Por seu lado, as filhas não sentem necessidade nenhuma de serem comedidas nas palavras com que manifestam o que sentem por ser filhas de Camilo Mortágua. Perante a pergunta sobre se o pai é, para ela, um herói, Joana abre um sorriso e solta: “Sim!” Mariana destaca que o pai “teve uma vida muito irregular, viveu em vários países, viveu grandes momentos, eram rebeldes românticos, tinham grande generosidade”. Considera que, “em todos os processos, há uma certa dose de ingenuidade que seria impossível em grupos mais organizados, os meios eram pouco comuns, pelo grau de improviso”.

Os meios pacíficos e o facto de as acções revolucionárias em que esteve envolvido nunca terem produzido vítimas é destacado por Mariana, que frisa que “o sequestro de um navio não é terrorismo”. E justifica: “O meu pai sempre disse que eram acções para chamar a atenção do estrangeiro sobre a situação de Portugal, mas com grande dose de humanismo.” Aponta exemplos: “No assalto ao Santa Maria, à entrada houve troca de tiros e houve feridos, eles pararam num porto para deixar os feridos.
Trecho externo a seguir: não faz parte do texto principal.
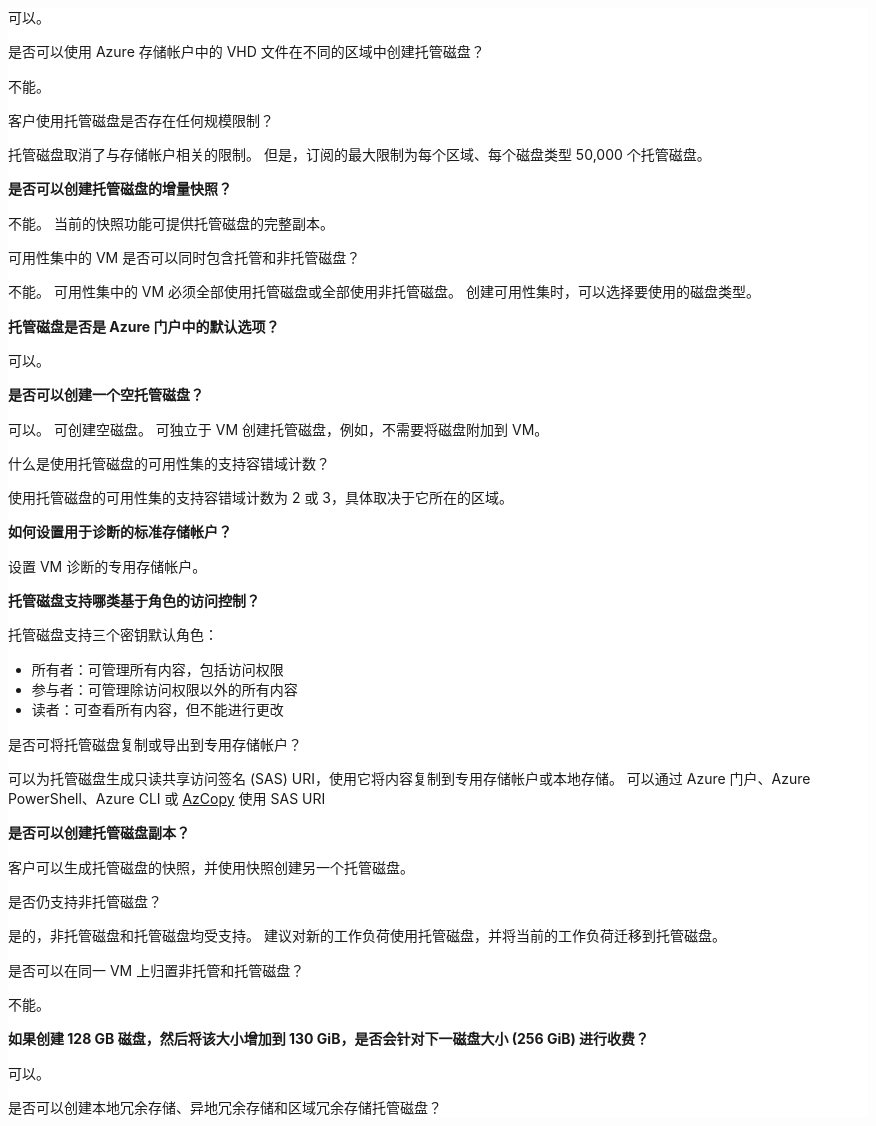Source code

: 可以。

是否可以使用 Azure 存储帐户中的 VHD 文件在不同的区域中创建托管磁盘？

不能。

客户使用托管磁盘是否存在任何规模限制？

托管磁盘取消了与存储帐户相关的限制。 但是，订阅的最大限制为每个区域、每个磁盘类型 50,000 个托管磁盘。

**是否可以创建托管磁盘的增量快照？**

不能。 当前的快照功能可提供托管磁盘的完整副本。

可用性集中的 VM 是否可以同时包含托管和非托管磁盘？

不能。 可用性集中的 VM 必须全部使用托管磁盘或全部使用非托管磁盘。 创建可用性集时，可以选择要使用的磁盘类型。

**托管磁盘是否是 Azure 门户中的默认选项？**

可以。

**是否可以创建一个空托管磁盘？**

可以。 可创建空磁盘。 可独立于 VM 创建托管磁盘，例如，不需要将磁盘附加到 VM。

什么是使用托管磁盘的可用性集的支持容错域计数？

使用托管磁盘的可用性集的支持容错域计数为 2 或 3，具体取决于它所在的区域。

**如何设置用于诊断的标准存储帐户？**

设置 VM 诊断的专用存储帐户。

**托管磁盘支持哪类基于角色的访问控制？**

托管磁盘支持三个密钥默认角色：

* 所有者：可管理所有内容，包括访问权限
* 参与者：可管理除访问权限以外的所有内容
* 读者：可查看所有内容，但不能进行更改

是否可将托管磁盘复制或导出到专用存储帐户？

可以为托管磁盘生成只读共享访问签名 (SAS) URI，使用它将内容复制到专用存储帐户或本地存储。 可以通过 Azure 门户、Azure PowerShell、Azure CLI 或 [AzCopy](../articles/storage/common/storage-use-azcopy.md) 使用 SAS URI

**是否可以创建托管磁盘副本？**

客户可以生成托管磁盘的快照，并使用快照创建另一个托管磁盘。

是否仍支持非托管磁盘？

是的，非托管磁盘和托管磁盘均受支持。 建议对新的工作负荷使用托管磁盘，并将当前的工作负荷迁移到托管磁盘。

是否可以在同一 VM 上归置非托管和托管磁盘？

不能。

**如果创建 128 GB 磁盘，然后将该大小增加到 130 GiB，是否会针对下一磁盘大小 (256 GiB) 进行收费？**

可以。

是否可以创建本地冗余存储、异地冗余存储和区域冗余存储托管磁盘？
Não espalharam o terror. Qual é o terrorista que sequestra um barco e leva três dias a limpá-lo para o entregar?”

Quanto à ocupação da herdade Torre Bela, Mariana é lapidar: “Tenho o maior orgulho pelo que o meu pai fez na reforma agrária.” Lembra que a mãe conta que “era difícil gerir Torre Bela porque as pessoas eram alcoólicas, antes eram pagas em vinho, não resistiam às ordens, eram malnutridas”. E defende que é ouvindo falar sobre esses momentos que “uma pessoa percebe como o país era há 40 anos, a nível da pobreza, da desigualdade”, pelo que “é extraordinário que as pessoas se tenham conseguido organizar em torno de um projecto e conseguido algo para si”. E conclui: “Eu, como qualquer pessoa que não viveu o 25 de Abril nem o PREC, olho para aquela experiência com inveja.”

Também Joana tem na ocupação da Torre Bela uma referência. “Independentemente da participação do meu pai e da minha mãe na ocupação da Torre Bela, a Reforma Agrária faz parte do imaginário de uma geração que é a minha e que não viveu aquilo e de facto não sabe o que aconteceu. Além da importância histórica, aqueles momentos foram protagonizados por pessoas, tiveram avanços e recuos, houve dificuldades.”

Contudo, as adversidades do quotidiano de quem viveu a ocupação da Torre Bela, não alteram a simbologia daquela ocupação e Joana é peremptória a salientá-la. “Há uma geração que vive o sonho de poder viver um sonho daqueles. Um momento em que deixamos de ser uns jovens loucos e passamos a fazer parte de uma maioria. Claro que ninguém de uma geração que aspira ao socialismo, que se define como de esquerda, não desejaria e passaria ao lado de uma experiência daquelas. É uma escola.” E pergunta: “Que revolucionário não sonha viver a revolução?